As airplanes can leave behind a lot of carbon emissions during flight, air traffic is a significant contributor to air pollution. This is not at all surprising considering that there are 4 billion passenger boardings each year, which entailed over 35 million flights in 2017, according to IATA. This amounts to more than a hundred thousand flights each day of the year.
The environmental impact of this heavy air traffic is staggering. About 39 million commercial flights in 2018 generated over 900 million metric tons of CO2.
These astounding numbers indicate that commercial aircraft release almost a billion tonnes of carbon dioxide in the atmosphere each year. Therefore, drastic measures need to be taken to curb the relentless pollution of the skies, which can jeopardize the environment and our health and well-being.
The good news is that small changes can have a significant impact on air traffic pollution levels. According to a research study published by the Imperial College of London, a flight altitude change of as little as 2,000 feet can lead to a dramatic reduction in air traffic pollution.
The researchers are saying that these flight changes, with the latest environmentally- friendly aircraft engines, can lead to a 90 percent drop in air pollution. The lead researcher of the paper said that the results of their studies show that small changes in aircraft altitude can drastically bring down the adverse environmental impact of commercial aviation.

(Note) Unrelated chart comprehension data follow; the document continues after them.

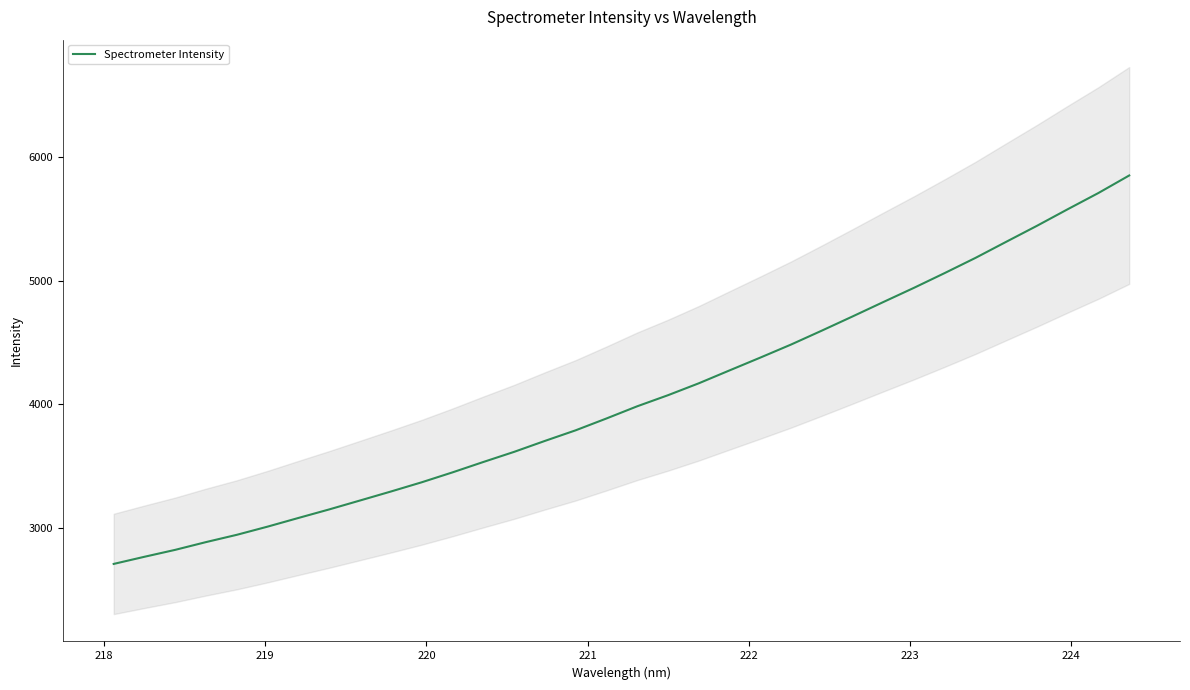

The chart shows a value of 1741.2 at 30. True or false?

False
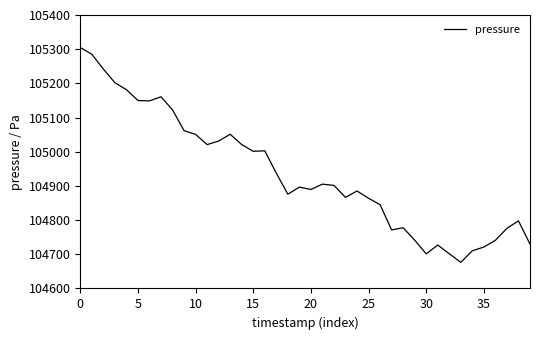

What is the difference between the maximum and minimum values?

628.4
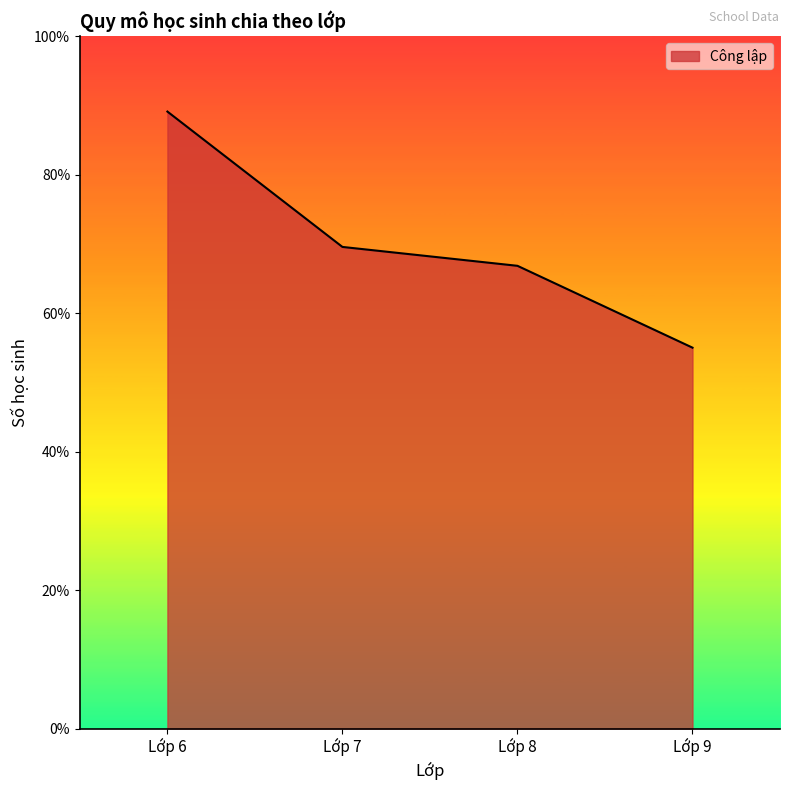

True or false: the data has more than 0 interior local peaks.

False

An aircraft leave behind long trails of exhaust on which moisture condenses. Hence, these are called contrails. It is not unusual to find long contrails crisscrossing each other in the sky at any given point in time. These contrails can last for as much as 18 hours.
Researchers deployed computer simulations to find out the effects that altitude changes can have on these environmentally-disastrous contrails. The researchers worked on data derived from Japanese airspace. Here, they found a key statistic: just two percent of flights were responsible for 80 percent of the radiative forcing. Radiative forcing refers to the climate impact that contrails generate. A small percentage of flights are responsible for much of the contrails that we witness in the sky.
Radiative forcing from contrails is different from the climatic impact of carbon emissions. It comes to an end as soon as the contrail dissipates, whereas the same cannot be said for carbon emissions. Hence, reducing contrails can drive down radiation forcing.
When researchers carried out flight simulations at 2000 feet above and below the actual flight paths of just 1.7% of the total flights, they observed a 59 percent reduction in the overall radiative forcing.
The results of this study are quite encouraging. They prove that small changes in flight paths for a tiny fraction of all the flights can lead to a dramatic drop in contrail climate forcing.